Epileptic rats as perfect models to understand epilepsy?
Epilepsy is a neurological disease that affects about 1% of the population in the world, most of them being children and teenagers. Animals suffering from epileptic seizures can also be found in several species (dogs, cats, chicken, monkeys). In particular, rats and mice with spontaneous seizures have been reported in several laboratories and their study has increased our understanding of the physiopathology of epilepsy. The GAERS model is probably the most emblematic example of the use of such animals in neuroscience ( the Wikipedia page on GAERS ).
The serendipity of GAERS
In the 80’s, we observed, by chance, that rats from our local Wistar colony (Strasbourg, France), spontaneously displayed seizures with many features of absence epilepsy. This prototypical form of childhood epilepsy is characterized in human by recurrent 10-20 sec loss of contact (absence) concomitant with a specific electroencephalographic (EEG) activity called “spike-and-wave discharge” (SWD, Fig. 1). We first detected short spontaneous SWDs in about 30% of our rats, which were always associated with a typical “arrest” of their behavior. These SWDs were suppressed by antiepileptic drugs used in the clinic to stop absence seizures (e.g., valproate, ethosuccimide), whereas drugs known to aggravate these seizures in patients (e.g., phenytoine, carbamazepine), increased rats’ seizures. When we bred rats with seizures, we rapidly obtained a lineage where all animals displayed SWDs and we decided to call it “Generalized Absence Epilepsy Rat from Strasbourg” or GAERS. Breeding brothers and sisters without SWDs also allowed us to develop the Non-Epileptic Control (NEC) strain.
——
→ **REQUIREMENT A**
Answer these questions using the text on GAERS rats.
(i) About what share of the world's population does epilepsy affect?
(ii) Where was the local Wistar colony in which the seizures were first observed?
(iii) What strain came from breeding brothers and sisters without SWDs?
→ **REQUIREMENT B**
Carry on the text about epileptic rats and the GAERS model from its final sentence.
——
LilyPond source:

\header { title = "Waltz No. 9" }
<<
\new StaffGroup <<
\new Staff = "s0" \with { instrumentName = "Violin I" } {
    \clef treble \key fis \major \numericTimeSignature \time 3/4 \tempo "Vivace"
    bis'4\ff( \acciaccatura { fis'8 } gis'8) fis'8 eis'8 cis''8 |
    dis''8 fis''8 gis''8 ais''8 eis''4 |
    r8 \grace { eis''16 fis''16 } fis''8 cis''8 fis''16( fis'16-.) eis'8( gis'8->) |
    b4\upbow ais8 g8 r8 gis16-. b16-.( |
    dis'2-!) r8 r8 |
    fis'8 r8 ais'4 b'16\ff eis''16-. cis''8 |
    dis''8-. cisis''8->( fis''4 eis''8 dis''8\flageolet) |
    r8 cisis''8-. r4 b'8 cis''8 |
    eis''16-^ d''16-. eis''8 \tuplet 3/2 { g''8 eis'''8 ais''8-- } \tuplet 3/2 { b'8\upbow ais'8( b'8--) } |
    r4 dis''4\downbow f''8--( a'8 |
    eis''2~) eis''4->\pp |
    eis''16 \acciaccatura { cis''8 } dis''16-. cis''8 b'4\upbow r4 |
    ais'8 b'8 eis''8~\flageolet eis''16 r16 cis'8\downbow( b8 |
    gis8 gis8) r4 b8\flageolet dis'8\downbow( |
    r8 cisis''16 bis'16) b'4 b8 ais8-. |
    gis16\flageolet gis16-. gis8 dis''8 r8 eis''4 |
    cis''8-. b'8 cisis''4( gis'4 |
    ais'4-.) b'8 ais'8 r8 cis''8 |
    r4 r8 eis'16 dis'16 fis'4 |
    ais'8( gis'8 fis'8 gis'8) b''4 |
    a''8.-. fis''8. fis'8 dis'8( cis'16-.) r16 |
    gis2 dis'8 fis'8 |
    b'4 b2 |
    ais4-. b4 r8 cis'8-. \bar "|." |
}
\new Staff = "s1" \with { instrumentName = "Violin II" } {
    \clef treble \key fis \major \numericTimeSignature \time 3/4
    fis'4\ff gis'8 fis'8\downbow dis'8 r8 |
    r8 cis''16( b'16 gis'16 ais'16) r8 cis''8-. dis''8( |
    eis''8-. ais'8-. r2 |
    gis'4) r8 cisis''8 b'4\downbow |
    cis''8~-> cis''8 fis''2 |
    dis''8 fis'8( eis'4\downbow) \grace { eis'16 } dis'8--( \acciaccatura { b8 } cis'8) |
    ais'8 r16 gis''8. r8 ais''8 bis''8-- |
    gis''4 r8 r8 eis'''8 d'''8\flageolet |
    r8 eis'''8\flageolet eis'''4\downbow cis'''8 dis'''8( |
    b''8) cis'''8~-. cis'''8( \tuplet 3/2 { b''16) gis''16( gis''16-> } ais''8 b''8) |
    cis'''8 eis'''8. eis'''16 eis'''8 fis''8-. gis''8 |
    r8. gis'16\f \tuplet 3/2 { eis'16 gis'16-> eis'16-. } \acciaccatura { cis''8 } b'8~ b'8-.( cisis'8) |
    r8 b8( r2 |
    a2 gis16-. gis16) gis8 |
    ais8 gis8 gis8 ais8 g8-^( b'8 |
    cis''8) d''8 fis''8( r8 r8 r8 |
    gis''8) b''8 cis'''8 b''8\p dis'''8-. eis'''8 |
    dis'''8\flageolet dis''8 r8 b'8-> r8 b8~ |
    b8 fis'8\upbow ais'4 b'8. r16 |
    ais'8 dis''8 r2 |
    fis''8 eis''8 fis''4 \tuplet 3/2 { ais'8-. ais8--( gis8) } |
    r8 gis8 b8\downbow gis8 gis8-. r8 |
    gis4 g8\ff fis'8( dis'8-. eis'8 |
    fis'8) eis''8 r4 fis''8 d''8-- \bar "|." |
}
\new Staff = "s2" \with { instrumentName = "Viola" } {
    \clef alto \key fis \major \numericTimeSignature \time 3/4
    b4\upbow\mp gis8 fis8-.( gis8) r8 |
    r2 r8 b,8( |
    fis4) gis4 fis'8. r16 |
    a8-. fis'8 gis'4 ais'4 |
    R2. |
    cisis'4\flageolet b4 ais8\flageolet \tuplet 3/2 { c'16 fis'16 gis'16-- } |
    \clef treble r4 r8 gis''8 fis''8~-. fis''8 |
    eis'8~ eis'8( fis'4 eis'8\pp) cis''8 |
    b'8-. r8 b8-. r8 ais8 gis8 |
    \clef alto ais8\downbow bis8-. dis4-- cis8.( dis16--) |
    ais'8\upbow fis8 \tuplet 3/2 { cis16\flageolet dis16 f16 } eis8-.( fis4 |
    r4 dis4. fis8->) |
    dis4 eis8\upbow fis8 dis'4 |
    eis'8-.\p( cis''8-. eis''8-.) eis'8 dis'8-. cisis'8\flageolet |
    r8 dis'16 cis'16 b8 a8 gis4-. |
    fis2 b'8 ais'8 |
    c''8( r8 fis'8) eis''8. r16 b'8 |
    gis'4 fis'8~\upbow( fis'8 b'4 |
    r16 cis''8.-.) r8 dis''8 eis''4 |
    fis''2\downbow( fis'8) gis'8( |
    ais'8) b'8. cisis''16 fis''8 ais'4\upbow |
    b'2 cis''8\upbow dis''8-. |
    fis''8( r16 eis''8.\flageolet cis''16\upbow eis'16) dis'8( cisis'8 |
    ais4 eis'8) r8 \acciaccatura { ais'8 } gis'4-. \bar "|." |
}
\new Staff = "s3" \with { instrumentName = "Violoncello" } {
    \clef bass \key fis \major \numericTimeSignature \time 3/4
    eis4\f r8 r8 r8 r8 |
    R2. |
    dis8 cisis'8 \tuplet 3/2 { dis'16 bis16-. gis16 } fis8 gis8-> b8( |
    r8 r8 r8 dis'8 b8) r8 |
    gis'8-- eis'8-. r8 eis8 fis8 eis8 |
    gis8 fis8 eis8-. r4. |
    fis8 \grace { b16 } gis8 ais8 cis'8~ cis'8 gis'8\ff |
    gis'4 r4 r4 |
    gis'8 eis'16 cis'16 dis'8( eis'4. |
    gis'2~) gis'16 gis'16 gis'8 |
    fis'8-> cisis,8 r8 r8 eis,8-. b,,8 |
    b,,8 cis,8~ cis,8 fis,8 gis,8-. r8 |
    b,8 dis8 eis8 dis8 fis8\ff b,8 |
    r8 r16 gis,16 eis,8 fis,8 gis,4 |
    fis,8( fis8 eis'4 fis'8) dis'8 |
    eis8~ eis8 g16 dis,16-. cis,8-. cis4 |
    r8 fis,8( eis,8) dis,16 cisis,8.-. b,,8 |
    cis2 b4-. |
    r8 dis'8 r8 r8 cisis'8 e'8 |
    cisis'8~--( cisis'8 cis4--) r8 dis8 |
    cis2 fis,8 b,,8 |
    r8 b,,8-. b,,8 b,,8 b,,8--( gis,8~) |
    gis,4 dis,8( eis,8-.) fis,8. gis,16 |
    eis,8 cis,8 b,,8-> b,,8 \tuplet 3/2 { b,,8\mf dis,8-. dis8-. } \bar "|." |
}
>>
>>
——
→ **ANSWER BOX A**
(i) About 1%.
(ii) Strasbourg, France.
(iii) The Non-Epileptic Control (NEC) strain.

→ **ANSWER BOX B**
The key role of the cortex in the initiation of absence seizures
The easiness to EEG record spontaneous SWDs in freely moving GAERS, first allowed us and others to understand that the cortex and the thalamus, two intimately connected brain structures, are the two main players in the generation of absence seizures, in line with human data. A decade ago we addressed the hypothesis that SWDs were initiated in a specific part of the cortex in GAERS by recording large population of neurons with multiple electrodes and appropriate signal analysis or functional magnetic resonance imaging (fMRI). We found that 90% of SWDs first occurred in the facial somatosensory cortex (SoCx), a region that integrate tactile information from the animal’s face (Fig. 2) and rapidly spread (1-2 sec) to other cortices and thalamus. Occasionally, short SWDs occurred in SoCx without propagation to other brain regions whereas the reverse was never observed. Increase of blood flow was the highest in SoCx compared to other regions, when fMRI was performed, and inhibition of this structure by local drug applications or synchrotron-generated microbeam irradiations, suppressed SWDs whereas inhibition of other cortical or thalamic structures was not effective.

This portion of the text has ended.